In der Nacht von Montag auf Dienstag, dem 30. Juni 2026, erreicht der letzte Vollmond des ersten Halbjahres um exakt 01:57 Uhr (MESZ) seine volle Phase – ein Erdbeermond, der als erster Vollmond nach der Sommersonnenwende vom 21. Juni eine ungewöhnlich flache Bahn über den Schweizer Himmel beschreibt und dadurch in einem warmen Gold- bis Orangeton schimmert, während Astrologinnen und Astrologen ihn im erdverbundenen Zeichen Steinbock verorten, wie die Redaktion von NUME.CH unter Berufung auf astronomische Kalenderdaten zusammenfasst. Es handelt sich um den ersten Vollmond nach der Sommersonnenwende vom 21. Juni. Weil die Sonne ihren Jahreshöchststand erreicht hat, steht der Mond als ihr Gegenpol so tief wie kaum sonst – ein Effekt, der das Himmelsschauspiel für Beobachterinnen und Beobachter zwischen Genfersee und Bodensee besonders eindrücklich macht.

Wann ist der Vollmond im Juni 2026? Datum, Uhrzeit und Sichtbarkeit in der Schweiz

Der astronomische Höhepunkt fällt in die frühen Morgenstunden des 30. Juni. Der Vollmond im Juni erreicht seine volle Phase am Dienstag, 30. Juni 2026, um 01.57 Uhr (MESZ). Sekundengenaue Kalender datieren den exakten Moment auf 01:56:42 Uhr. Wer den vollen Mond mit blossem Auge erleben will, muss allerdings nicht zwingend den Wecker stellen: Der Mond erscheint in den Nächten um den 28., 29. und 30. Juni voll, sodass Sie mehr als eine gute Gelegenheit haben, ihn zu beobachten.
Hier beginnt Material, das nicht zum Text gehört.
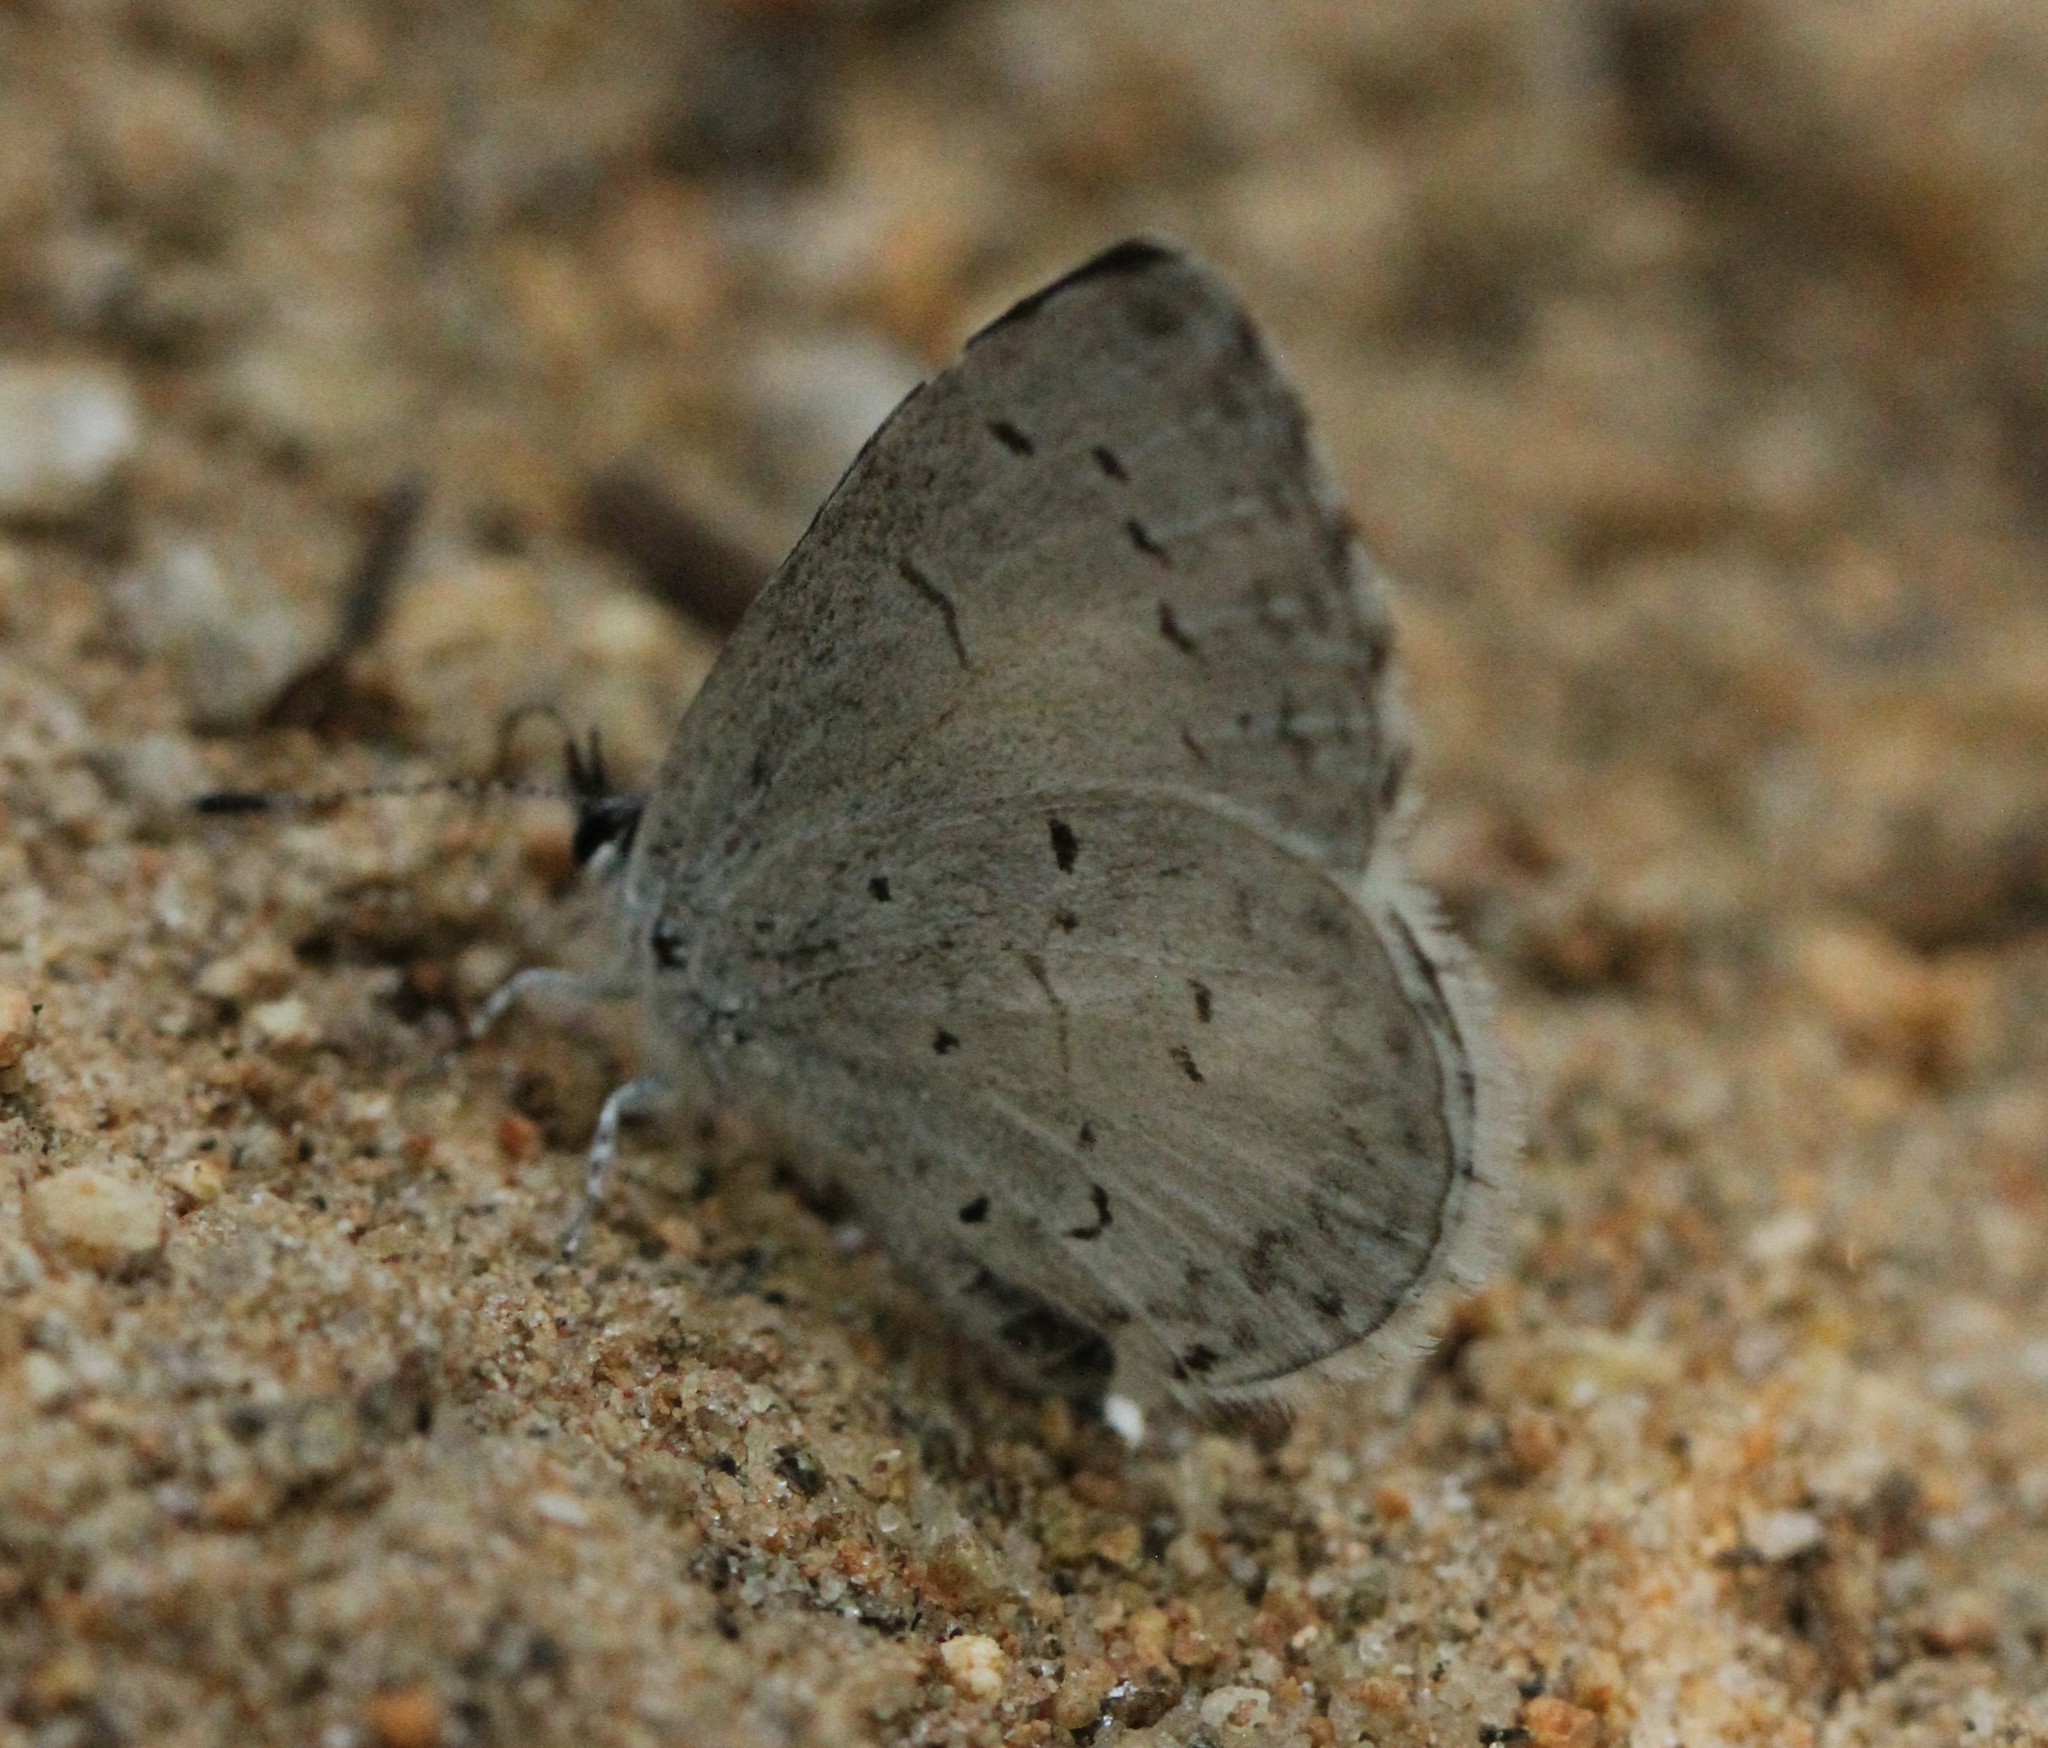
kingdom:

Für die Schweiz gelten die mitteleuropäischen Sommerzeiten direkt. Der astronomische Vollmond tritt überall auf der Erde im selben Augenblick ein. Die beste Sicht bietet sich rund um den Mondaufgang am Abend des 29. Juni, wenn der Erdtrabant tief am Horizont steht.

Warum der Erdbeermond nicht rot leuchtet – der Name täuscht

Trotz des fruchtigen Namens wartet der Juni-Vollmond nicht mit roter Färbung auf. Der Begriff hat keinen optischen, sondern einen kulturhistorischen Hintergrund: Der Juni-Vollmond erscheint in der Regel in warmen Gelb- bis Orangetönen, nicht in Rot. Verantwortlich ist die Erdatmosphäre. Wenn das Mondlicht in geringer Höhe den Weg durch die Luftschichten nimmt, werden kürzere Wellenlängen stärker herausgefiltert, während längere Anteile dominanter werden.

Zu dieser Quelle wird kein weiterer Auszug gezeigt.